WORK TO BE COMPLETED: Copy out the entries below exactly as they stand, but only from the line containing "ring pip: (204, 300)" through the line containing "ring tip: (46, 40)".
>>>>>
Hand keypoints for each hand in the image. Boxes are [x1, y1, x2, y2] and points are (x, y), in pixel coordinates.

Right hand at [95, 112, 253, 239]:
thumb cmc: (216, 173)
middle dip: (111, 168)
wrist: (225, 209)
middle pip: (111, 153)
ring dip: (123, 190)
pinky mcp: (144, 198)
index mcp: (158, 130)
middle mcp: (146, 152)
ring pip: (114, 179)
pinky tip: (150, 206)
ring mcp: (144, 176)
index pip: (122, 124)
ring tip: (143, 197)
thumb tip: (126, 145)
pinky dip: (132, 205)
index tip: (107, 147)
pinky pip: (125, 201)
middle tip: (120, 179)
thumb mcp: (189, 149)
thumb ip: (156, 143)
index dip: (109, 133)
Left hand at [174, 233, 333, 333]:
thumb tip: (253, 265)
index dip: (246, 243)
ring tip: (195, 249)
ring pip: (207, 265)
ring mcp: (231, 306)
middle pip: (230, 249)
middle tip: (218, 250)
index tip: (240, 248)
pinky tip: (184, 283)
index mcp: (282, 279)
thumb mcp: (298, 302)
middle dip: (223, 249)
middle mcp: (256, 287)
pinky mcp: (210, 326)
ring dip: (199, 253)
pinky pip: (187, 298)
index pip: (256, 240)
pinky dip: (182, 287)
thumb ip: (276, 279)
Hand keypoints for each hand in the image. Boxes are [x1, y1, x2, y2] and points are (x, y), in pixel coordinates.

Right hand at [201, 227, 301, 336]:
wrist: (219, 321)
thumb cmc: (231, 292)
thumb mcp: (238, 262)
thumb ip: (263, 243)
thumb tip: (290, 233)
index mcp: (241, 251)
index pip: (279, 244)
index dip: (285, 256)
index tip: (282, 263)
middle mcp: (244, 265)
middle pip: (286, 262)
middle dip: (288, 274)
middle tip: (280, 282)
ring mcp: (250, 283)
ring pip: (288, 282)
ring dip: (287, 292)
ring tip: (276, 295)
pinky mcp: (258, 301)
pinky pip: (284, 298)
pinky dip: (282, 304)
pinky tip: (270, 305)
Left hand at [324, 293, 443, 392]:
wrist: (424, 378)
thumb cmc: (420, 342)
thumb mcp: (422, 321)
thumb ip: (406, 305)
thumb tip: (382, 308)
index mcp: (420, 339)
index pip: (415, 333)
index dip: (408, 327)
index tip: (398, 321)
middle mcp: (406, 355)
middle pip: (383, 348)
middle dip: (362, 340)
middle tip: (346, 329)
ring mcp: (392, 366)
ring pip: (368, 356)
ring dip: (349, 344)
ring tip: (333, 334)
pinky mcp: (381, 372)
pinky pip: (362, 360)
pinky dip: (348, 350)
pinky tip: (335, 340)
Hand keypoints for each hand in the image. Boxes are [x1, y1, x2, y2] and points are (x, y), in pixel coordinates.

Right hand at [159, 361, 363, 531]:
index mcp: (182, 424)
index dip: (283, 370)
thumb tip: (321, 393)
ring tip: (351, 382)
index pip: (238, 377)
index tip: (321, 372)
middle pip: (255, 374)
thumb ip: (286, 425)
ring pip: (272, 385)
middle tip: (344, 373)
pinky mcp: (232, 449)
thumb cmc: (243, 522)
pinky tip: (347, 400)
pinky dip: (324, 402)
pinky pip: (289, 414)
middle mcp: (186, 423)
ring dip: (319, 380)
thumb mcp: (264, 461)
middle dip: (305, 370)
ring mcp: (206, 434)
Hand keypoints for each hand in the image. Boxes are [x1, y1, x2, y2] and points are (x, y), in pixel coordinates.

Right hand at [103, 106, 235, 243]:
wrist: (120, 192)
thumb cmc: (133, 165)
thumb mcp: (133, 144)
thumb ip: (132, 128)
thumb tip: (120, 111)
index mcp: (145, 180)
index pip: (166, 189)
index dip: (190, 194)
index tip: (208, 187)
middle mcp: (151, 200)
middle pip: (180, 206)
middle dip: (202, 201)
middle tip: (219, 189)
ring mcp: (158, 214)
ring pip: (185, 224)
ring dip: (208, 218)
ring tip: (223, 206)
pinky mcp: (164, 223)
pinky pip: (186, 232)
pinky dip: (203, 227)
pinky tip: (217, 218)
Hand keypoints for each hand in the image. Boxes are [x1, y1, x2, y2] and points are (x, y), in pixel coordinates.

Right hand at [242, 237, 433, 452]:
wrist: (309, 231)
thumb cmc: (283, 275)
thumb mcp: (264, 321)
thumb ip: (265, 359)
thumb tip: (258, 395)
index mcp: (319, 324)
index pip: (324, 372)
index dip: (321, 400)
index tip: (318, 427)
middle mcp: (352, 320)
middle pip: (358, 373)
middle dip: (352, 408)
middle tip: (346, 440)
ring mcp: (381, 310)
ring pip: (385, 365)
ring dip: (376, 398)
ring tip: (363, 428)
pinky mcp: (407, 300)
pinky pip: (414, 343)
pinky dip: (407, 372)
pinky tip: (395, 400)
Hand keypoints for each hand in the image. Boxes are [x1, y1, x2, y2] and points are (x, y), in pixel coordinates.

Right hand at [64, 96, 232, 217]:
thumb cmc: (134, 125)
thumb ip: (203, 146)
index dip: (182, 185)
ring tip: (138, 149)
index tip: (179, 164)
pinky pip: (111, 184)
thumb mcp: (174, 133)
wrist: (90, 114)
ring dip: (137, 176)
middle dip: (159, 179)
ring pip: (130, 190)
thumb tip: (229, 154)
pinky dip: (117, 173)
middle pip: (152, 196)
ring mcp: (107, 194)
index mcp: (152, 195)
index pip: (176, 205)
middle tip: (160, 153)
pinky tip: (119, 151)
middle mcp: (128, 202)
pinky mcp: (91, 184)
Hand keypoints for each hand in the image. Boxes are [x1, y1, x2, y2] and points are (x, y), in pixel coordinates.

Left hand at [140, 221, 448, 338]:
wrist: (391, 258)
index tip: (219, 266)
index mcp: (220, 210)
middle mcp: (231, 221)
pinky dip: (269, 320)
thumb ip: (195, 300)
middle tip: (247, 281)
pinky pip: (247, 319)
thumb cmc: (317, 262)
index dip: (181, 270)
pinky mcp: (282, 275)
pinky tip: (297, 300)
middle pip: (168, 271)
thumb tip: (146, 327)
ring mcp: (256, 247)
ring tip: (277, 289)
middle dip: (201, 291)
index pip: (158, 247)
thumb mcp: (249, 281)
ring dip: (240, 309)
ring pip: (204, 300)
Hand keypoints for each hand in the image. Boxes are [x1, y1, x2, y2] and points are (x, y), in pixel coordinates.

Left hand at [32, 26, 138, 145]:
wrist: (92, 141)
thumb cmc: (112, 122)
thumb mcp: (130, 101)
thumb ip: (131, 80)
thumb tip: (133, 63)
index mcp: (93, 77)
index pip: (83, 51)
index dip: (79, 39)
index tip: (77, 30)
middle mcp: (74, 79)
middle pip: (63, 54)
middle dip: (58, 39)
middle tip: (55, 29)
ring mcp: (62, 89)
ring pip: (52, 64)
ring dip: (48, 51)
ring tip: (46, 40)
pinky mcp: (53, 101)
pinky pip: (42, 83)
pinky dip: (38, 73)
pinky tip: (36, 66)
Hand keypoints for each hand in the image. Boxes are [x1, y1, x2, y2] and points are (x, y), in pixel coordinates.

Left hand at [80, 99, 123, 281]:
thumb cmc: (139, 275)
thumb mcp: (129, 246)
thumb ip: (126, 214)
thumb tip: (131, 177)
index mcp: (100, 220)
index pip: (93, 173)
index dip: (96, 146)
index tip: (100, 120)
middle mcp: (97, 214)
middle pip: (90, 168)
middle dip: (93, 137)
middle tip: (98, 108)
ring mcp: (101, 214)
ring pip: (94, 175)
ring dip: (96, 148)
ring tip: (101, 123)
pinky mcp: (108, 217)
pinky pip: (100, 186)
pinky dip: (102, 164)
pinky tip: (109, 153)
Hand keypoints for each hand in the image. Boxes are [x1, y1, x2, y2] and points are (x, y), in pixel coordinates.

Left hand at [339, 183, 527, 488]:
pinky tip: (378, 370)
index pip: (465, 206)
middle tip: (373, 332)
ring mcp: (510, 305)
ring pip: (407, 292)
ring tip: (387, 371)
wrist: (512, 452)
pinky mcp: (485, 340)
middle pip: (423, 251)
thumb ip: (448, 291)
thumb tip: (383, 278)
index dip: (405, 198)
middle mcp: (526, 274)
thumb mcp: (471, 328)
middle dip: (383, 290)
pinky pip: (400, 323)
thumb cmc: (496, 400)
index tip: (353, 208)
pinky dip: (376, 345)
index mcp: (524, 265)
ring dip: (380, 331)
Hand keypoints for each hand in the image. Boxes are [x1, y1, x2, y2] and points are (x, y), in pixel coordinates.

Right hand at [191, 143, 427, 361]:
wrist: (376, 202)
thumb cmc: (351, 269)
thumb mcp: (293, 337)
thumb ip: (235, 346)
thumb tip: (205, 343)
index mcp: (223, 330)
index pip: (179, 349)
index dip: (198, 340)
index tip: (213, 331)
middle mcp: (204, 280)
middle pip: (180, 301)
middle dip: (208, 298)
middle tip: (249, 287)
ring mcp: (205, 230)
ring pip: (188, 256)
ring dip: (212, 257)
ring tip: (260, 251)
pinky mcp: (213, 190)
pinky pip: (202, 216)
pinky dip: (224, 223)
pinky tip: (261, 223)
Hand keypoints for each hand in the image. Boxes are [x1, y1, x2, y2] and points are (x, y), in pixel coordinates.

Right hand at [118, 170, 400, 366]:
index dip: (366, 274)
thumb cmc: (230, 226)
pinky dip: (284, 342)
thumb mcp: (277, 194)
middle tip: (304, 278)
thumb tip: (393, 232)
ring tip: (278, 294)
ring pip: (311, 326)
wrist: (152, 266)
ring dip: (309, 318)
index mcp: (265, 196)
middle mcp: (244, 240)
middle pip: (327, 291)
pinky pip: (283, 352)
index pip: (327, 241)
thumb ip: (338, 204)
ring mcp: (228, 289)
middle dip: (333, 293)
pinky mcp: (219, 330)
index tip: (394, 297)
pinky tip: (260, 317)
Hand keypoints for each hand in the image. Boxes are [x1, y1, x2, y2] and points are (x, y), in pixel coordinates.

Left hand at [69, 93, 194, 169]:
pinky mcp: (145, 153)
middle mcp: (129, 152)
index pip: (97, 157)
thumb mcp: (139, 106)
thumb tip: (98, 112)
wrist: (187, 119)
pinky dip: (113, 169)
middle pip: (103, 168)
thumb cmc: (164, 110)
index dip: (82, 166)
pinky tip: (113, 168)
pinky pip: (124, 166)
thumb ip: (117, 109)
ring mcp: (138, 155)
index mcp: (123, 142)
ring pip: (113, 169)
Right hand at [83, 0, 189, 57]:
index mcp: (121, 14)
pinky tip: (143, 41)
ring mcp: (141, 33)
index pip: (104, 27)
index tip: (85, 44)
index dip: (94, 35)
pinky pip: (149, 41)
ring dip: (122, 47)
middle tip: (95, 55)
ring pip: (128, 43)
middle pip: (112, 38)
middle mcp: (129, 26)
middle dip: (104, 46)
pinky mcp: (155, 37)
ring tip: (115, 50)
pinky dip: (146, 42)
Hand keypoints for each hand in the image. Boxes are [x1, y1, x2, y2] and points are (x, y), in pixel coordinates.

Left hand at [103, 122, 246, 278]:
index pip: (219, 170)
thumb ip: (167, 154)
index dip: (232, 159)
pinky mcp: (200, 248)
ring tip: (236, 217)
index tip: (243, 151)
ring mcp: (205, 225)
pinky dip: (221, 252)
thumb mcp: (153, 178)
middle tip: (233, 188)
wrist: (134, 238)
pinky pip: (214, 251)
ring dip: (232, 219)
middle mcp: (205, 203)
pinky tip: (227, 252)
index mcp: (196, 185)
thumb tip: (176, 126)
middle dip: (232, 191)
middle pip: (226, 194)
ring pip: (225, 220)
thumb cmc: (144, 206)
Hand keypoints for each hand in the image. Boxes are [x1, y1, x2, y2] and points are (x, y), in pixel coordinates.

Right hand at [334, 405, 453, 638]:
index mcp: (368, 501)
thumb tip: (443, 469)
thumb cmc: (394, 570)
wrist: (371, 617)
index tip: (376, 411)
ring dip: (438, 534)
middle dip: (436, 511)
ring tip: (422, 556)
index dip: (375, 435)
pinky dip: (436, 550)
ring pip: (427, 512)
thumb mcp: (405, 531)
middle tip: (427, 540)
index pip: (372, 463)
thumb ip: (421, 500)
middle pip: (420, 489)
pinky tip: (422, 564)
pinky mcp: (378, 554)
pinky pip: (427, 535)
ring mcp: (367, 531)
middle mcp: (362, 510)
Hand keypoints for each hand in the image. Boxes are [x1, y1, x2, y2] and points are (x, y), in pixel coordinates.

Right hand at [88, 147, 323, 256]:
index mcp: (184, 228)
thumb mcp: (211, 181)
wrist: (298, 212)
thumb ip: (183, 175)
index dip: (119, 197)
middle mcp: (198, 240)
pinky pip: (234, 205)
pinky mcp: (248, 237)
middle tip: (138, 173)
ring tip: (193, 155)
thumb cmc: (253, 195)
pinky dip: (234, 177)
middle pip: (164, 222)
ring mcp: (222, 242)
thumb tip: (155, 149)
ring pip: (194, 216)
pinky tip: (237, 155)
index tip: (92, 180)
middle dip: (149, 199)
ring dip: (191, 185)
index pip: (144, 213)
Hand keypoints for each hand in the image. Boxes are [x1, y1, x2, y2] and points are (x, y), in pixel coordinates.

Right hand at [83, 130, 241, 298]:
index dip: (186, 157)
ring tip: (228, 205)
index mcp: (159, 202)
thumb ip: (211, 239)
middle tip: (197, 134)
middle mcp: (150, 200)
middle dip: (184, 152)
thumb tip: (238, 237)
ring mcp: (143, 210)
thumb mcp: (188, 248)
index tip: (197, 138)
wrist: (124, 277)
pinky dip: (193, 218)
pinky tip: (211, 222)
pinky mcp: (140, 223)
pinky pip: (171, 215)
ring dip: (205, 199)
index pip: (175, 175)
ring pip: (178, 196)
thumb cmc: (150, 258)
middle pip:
<<<<<
EXERCISE SOLUTION:
ring pip: (204, 300)
Hand keypoints for each hand in the image. Boxes are [x1, y1, x2, y2] and points are (x, y), in pixel coordinates.

Left hand at [32, 26, 138, 145]:
wrist: (92, 141)
thumb cmc: (112, 122)
thumb mcp: (130, 101)
thumb ip: (131, 80)
thumb tip: (133, 63)
index mcp: (93, 77)
index pip: (83, 51)
index dip: (79, 39)
index tip: (77, 30)
middle mcp: (74, 79)
middle pip: (63, 54)
middle dip: (58, 39)
middle tip: (55, 29)
ring mcp: (62, 89)
ring pip: (52, 64)
ring dip: (48, 51)
ring tip: (46, 40)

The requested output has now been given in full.